All About the Message, the distributor that the dealership had hired to send the voicemails, took the matter to Washington, D.C., in a petition to the FCC, but it was ultimately withdrawn after public backlash.

Experts on the Telephone Consumer Protection Act called such justification invalid and said the weight of the court decisions, including those involving Moss Bros. and the Naples dealership, simply outweigh the argument claiming the technology is exempt.

“Most people who review this, most lawyers who look at it, think it’s a completely absurd argument,” said Margot Saunders, senior counsel at the National Consumer Law Center, who has worked on ringless voicemail cases since 2015. “It would be considered a call since it sure looks like a call and it sounds like a call. … Whether it makes the telephone ring of the consumer has nothing to do with whether it’s technically a call.”

Randy Henrick, a compliance lawyer at Ignite Consulting Partners who works with dealers, generally agrees with Saunders’ analysis. But he’s not as airtight on the subject, calling ringless voicemails less burdensome to the consumer.

“The argument is that they’re not a traditional text message and that many cell phone carriers do not charge for them under a text message context,” Henrick said. “It’s less burdensome because it doesn’t tie up a consumer’s texting system.”

Even so, he said it’s hard to argue against the legal weight of the court decisions saying the practice falls under the law.

“In the courts where it’s been challenged, it has generally been found to be a text message because it burdens the consumer,” Henrick said.

More clarity on the legality of ringless voicemails might come soon from the FCC. In February, FCC Chairwoman Jessica Rosenworcel introduced a petition requesting the commission mandate written consent for ringless voicemails.

If her petition is accepted, it would permanently and undeniably place ringless voicemails under the Telephone Consumer Protection Act.

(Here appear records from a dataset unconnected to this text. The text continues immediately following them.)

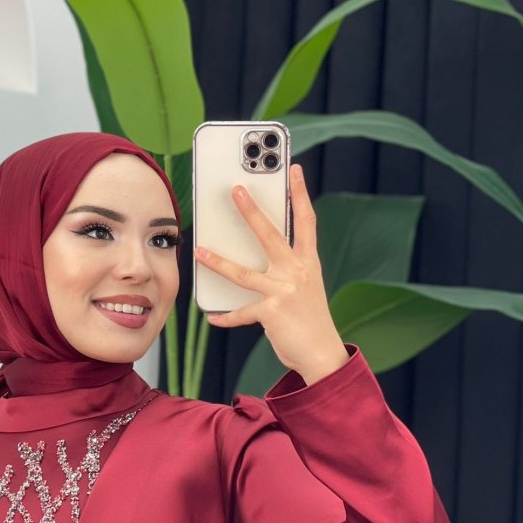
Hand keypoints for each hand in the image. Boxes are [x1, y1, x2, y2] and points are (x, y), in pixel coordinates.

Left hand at [194, 163, 348, 384]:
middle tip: (236, 190)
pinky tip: (211, 316)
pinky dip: (225, 316)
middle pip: (270, 235)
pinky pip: (241, 313)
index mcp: (308, 262)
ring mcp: (284, 292)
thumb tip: (255, 256)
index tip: (294, 169)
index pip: (306, 220)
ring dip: (218, 262)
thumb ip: (286, 269)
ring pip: (244, 273)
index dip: (300, 194)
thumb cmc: (310, 318)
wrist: (323, 353)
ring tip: (200, 251)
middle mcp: (297, 272)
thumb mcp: (304, 286)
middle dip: (251, 211)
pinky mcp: (272, 313)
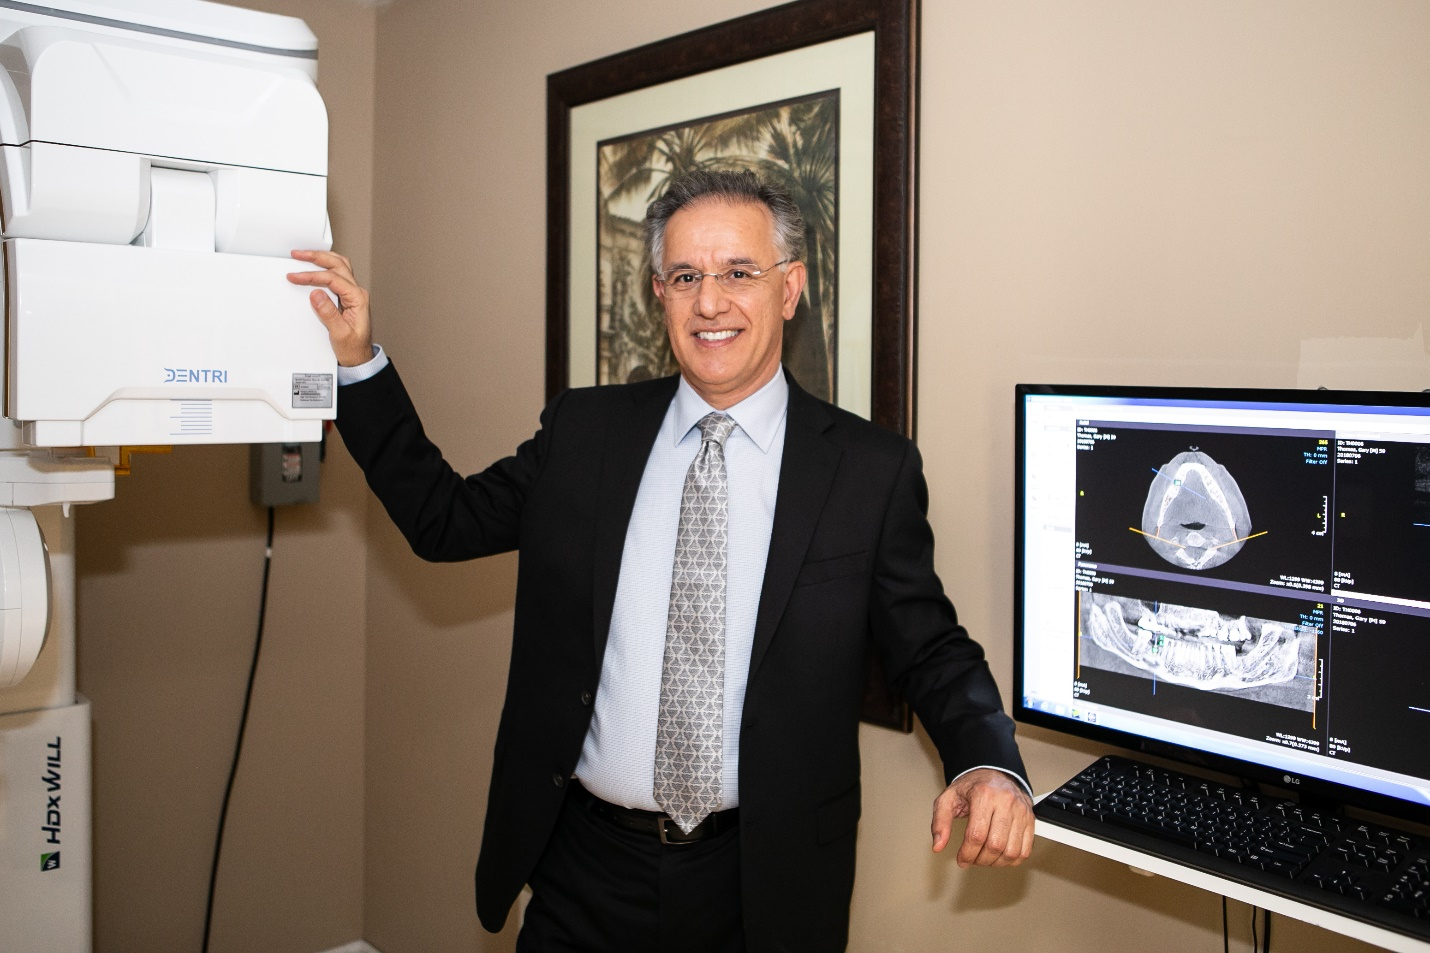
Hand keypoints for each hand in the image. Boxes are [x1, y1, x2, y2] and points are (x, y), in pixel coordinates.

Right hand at [288, 249, 372, 366]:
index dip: (312, 276)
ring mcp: (352, 293)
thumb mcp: (340, 334)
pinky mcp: (346, 296)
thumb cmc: (353, 348)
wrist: (359, 357)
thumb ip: (329, 314)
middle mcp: (356, 293)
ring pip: (339, 266)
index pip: (333, 279)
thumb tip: (316, 294)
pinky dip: (324, 266)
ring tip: (303, 255)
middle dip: (317, 257)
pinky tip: (314, 265)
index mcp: (357, 299)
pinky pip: (336, 275)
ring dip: (322, 258)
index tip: (295, 276)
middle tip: (298, 254)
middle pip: (338, 265)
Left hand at [931, 768, 1034, 867]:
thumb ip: (940, 821)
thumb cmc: (972, 787)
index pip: (976, 835)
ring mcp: (1021, 811)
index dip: (967, 854)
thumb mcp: (948, 798)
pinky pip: (1026, 850)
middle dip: (980, 860)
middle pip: (995, 845)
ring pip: (1012, 851)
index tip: (961, 859)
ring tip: (985, 858)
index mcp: (984, 795)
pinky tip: (1000, 856)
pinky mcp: (1030, 819)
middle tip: (972, 859)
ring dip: (996, 863)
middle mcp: (1006, 802)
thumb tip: (938, 845)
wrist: (994, 773)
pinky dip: (1012, 860)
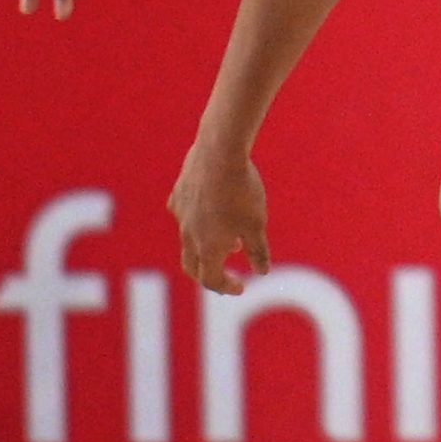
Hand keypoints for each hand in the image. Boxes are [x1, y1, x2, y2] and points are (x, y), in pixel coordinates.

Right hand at [171, 141, 272, 295]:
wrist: (219, 154)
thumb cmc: (242, 192)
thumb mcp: (257, 223)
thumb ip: (258, 250)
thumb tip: (262, 271)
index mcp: (208, 248)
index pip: (211, 280)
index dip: (226, 287)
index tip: (241, 287)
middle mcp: (189, 235)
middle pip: (192, 266)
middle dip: (208, 274)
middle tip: (223, 274)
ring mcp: (180, 214)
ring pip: (188, 239)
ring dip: (205, 246)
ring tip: (229, 240)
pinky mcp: (178, 194)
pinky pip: (185, 214)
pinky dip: (197, 221)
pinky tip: (211, 211)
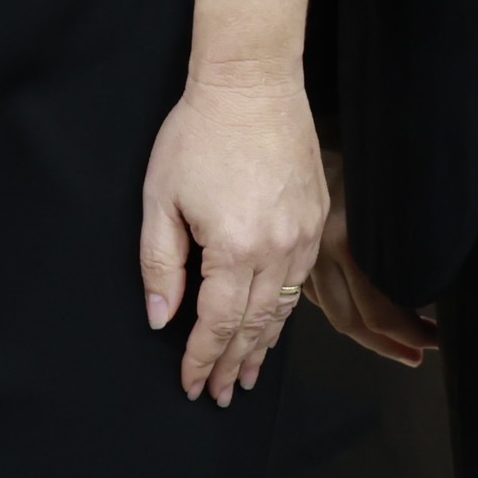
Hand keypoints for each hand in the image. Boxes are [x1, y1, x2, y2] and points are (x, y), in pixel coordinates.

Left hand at [139, 68, 329, 407]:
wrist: (252, 83)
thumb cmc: (199, 133)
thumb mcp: (161, 198)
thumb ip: (161, 264)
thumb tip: (162, 318)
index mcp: (236, 248)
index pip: (218, 323)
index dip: (201, 358)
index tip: (190, 383)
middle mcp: (278, 249)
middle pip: (254, 326)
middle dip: (232, 363)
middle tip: (217, 394)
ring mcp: (303, 236)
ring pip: (282, 309)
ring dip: (261, 346)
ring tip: (243, 373)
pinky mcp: (316, 220)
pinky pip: (300, 281)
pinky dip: (283, 312)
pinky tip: (271, 324)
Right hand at [304, 151, 436, 368]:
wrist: (289, 123)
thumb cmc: (359, 153)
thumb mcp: (391, 195)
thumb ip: (406, 240)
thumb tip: (431, 281)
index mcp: (348, 241)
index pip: (380, 312)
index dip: (411, 334)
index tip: (438, 340)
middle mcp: (320, 255)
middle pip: (353, 322)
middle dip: (391, 345)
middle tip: (421, 354)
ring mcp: (302, 254)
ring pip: (332, 313)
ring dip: (367, 335)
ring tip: (400, 347)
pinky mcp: (294, 249)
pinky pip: (316, 294)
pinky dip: (341, 310)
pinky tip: (361, 316)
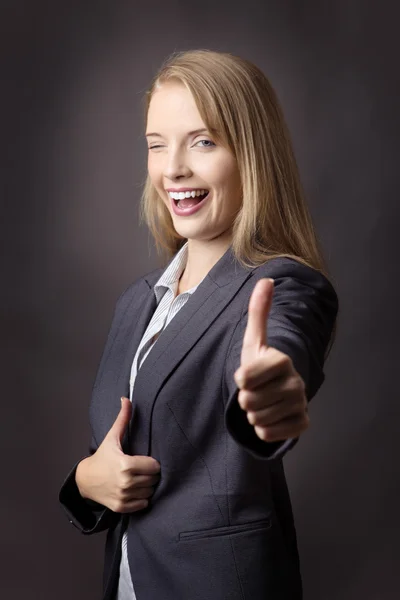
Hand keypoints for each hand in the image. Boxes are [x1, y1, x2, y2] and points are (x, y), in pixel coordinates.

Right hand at [75, 397, 160, 512]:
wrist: (85, 480)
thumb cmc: (102, 457)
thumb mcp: (112, 437)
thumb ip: (123, 418)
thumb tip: (126, 399)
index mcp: (126, 465)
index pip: (155, 466)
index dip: (151, 463)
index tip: (144, 460)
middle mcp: (125, 482)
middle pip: (154, 480)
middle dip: (150, 474)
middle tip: (141, 469)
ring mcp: (123, 496)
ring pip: (150, 492)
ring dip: (146, 486)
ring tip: (138, 479)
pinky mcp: (121, 507)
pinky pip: (143, 504)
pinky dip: (141, 498)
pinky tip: (134, 490)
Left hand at [234, 278, 308, 442]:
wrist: (277, 392)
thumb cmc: (260, 366)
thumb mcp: (254, 341)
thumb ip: (258, 312)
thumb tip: (266, 279)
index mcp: (281, 360)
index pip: (243, 378)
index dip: (240, 379)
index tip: (247, 375)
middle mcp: (296, 382)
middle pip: (248, 401)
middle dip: (245, 399)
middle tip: (255, 391)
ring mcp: (301, 404)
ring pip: (257, 419)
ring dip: (253, 414)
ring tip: (262, 402)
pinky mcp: (302, 424)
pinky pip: (268, 434)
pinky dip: (264, 429)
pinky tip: (271, 417)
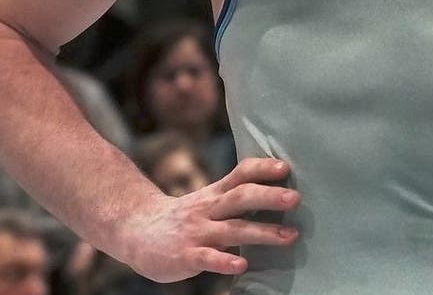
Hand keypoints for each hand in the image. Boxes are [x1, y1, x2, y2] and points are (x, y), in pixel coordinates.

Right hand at [122, 158, 299, 281]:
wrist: (136, 231)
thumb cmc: (185, 217)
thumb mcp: (209, 199)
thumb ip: (236, 195)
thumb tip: (279, 189)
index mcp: (216, 193)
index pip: (241, 173)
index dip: (263, 168)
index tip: (286, 167)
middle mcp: (208, 208)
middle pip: (241, 197)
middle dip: (269, 197)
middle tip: (296, 198)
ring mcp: (197, 232)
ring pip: (232, 229)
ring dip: (262, 232)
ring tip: (290, 236)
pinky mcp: (185, 255)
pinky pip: (207, 258)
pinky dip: (224, 262)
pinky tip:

It’s not clear how widely ringless voicemail technology is being used by dealerships. Compliance experts who advise auto retailers described it as a little-used strategy at this point because of its legal notoriety.

For dealerships that continue to use ringless voicemails, there are steps they can take to lower the risk of a costly lawsuit.

The California association’s Maas said dealerships need to use caution if they decide to use the technology. In California, for example, this means explaining to the consumer what their personal information will be used for before sending automatic calls, voicemail-bound or not — and getting express written consent.

“The bottom-line message to the dealers is they need to focus on compliance first, particularly in jurisdictions like California, where the rules are complex and frequently changing,” Maas said.

What dealers use ringless voicemails for is also important, said Michael Goodman, partner at law firm Hudson Cook and an expert on this law.

Marketing voicemails are higher risk, while transactional ones have a lower degree of required consent, Goodman said.

For instance, using ringless voicemails to tell customers their vehicles are ready to be picked up puts a dealership at lower risk for legal trouble than using the technology to advertise a sale on new cars.

The Telephone Consumer Protection Act “regulates transactional type messages more lightly than marketing,” Goodman said. “Your burden is lighter when it’s a non-marketing message compared to a marketing message.”